Macy’s finds itself navigating unexpected turbulence.
The retail giant announced a delay in its third-quarter earnings report, postponing the release from November 26 to December 11.
This delay is due to an internal investigation into the actions of a former employee who allegedly manipulated accounting records to conceal a substantial amount of expenses.
Concealed expenses and accounting maneuvers
The former employee, responsible for small package delivery expenses, is accused of making “intentional erroneous accounting accrual entries.”
These entries reportedly obscured between $132 million and $154 million in delivery expenses, spanning from Q4 2021 to the fiscal quarter ending November 2.
To put this in perspective, Macy’s recorded $4.36 billion in delivery expenses during that timeframe, meaning the concealed amount represents roughly 3% to 3.5% of the total.
Importantly, Macy’s asserts that these accounting discrepancies did not impact cash flow or vendor payments.
CEO Tony Spring, in a statement emphasizing the company’s “culture of ethical conduct,” affirmed that Macy’s is committed to a thorough investigation and appropriate action.
Unmasking the accounting irregularities
While Macy’s has remained tight-lipped about the specific methods employed, Adriana Carpenter, CFO of software company Emburse, offered her expert perspective.
Carpenter highlighted the discrepancy between the manipulated profit and loss (P&L) statements and the unaffected cash flow.

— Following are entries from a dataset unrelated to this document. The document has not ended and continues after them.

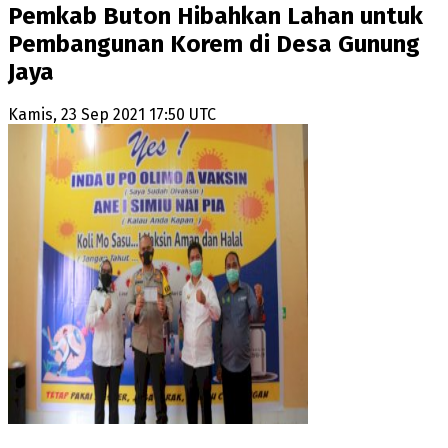
Pemkab Buton Hibahkan Lahan untuk
Pembangunan Korem di Desa Gunung
Jaya
Kamis, 23 Sep 2021 17:50 UTC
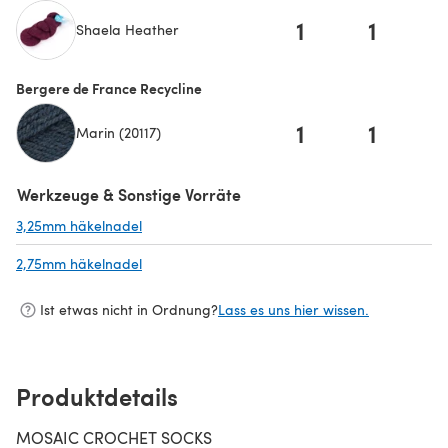
1
1
Shaela Heather
(öffnet sich in einem neuen Tab)
Bergere de France Recycline
1
1
Marin (20117)
Werkzeuge & Sonstige Vorräte
3,25mm häkelnadel
(öffnet sich in einem neuen Tab)
2,75mm häkelnadel
(öffnet sich in einem neuen Tab)
Ist etwas nicht in Ordnung?
Lass es uns hier wissen.
Produktdetails
MOSAIC CROCHET SOCKS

“This leads me to hypothesize that the accountant changed the coding of these delivery transactions to charge the payments to a balance sheet account (versus a P&L account),” Carpenter told Fortune in an interview.
As a result, while the payments were appropriately recorded as cash outflows (payments), the expense was never reported.
She suggests two possible scenarios: either the coding was altered at the point of transaction, or a subsequent journal entry reversed the initial P&L record, transferring the expense to the balance sheet.
Carpenter advocates for comprehensive expense management solutions that track all non-payroll spending.
Incentives, accountability, and the ripple effect of fraud
Jo-Ellen Pozner, associate professor of management at Santa Clara University’s Leavey School of Business, commented on the unfortunately common occurrence of accounting manipulation: “It frankly happens all the time that somebody is fudging accounting numbers and hiding expenses.”
Pozner informed Fortune that the employee’s motivation may be linked to performance-based incentives.
“If the employee’s incentives were tied to either cost reduction or profitability increases, then they might have an incentive to hide a cost,” Pozner noted.
Sometimes we create incentives that are maladaptive, and so that’s why these kinds of things happen.
She also highlighted the broad scope of potential accountability, encompassing everyone from financial managers and auditors to the C-suite and board.
However, Pozner acknowledged the typical outcome: “It’s almost always the case that one or two people take the hit.”
She also emphasized the destabilizing nature of such incidents: “Fraud is always a little bit destabilizing.”
A time of transition and transformation for Macy’s
This accounting investigation comes at a sensitive time for Macy’s.
The company recently ended discussions with potential private equity buyers and is currently implementing a three-pronged strategic plan.
A key element of this plan, according to CFO and COO Adrian Mitchell, is strengthening the core Macy’s brand.
“Over a number of years, we’ve seen that business decline over time, but we decided to make what I would call some bold moves,” Mitchell stated.
Part of this “bold” approach involves closing 150 underperforming stores over the next three years, following losses in Q4 2023 and a broader sales decline.
Macy’s is now concentrating on 350 stores identified as having growth potential, with 50 of these stores serving as testing grounds for new initiatives.
Preliminary results and a cautious outlook
Preliminary third-quarter results indicate a 2.4% year-over-year dip in net sales. However, David Swartz, senior equity analyst at Morningstar, highlighted some encouraging signs within the report.
These include a 1.9% same-store sales increase in the top 50 Macy’s locations and over 3% growth at Bloomingdale’s and Bluemercury.
“We regard these results as supportive of its ‘A Bold New Chapter’ plan,” Swartz affirmed.
Addressing the accounting issue, Swartz downplayed its long-term impact: “Although disappointing, the problem appears to be contained and the cost discrepancies are immaterial considering that Macy’s annual operating expenses exceed $8 billion.”
He believes investors and analysts will likely focus on the execution of Macy’s strategic plan rather than this isolated incident.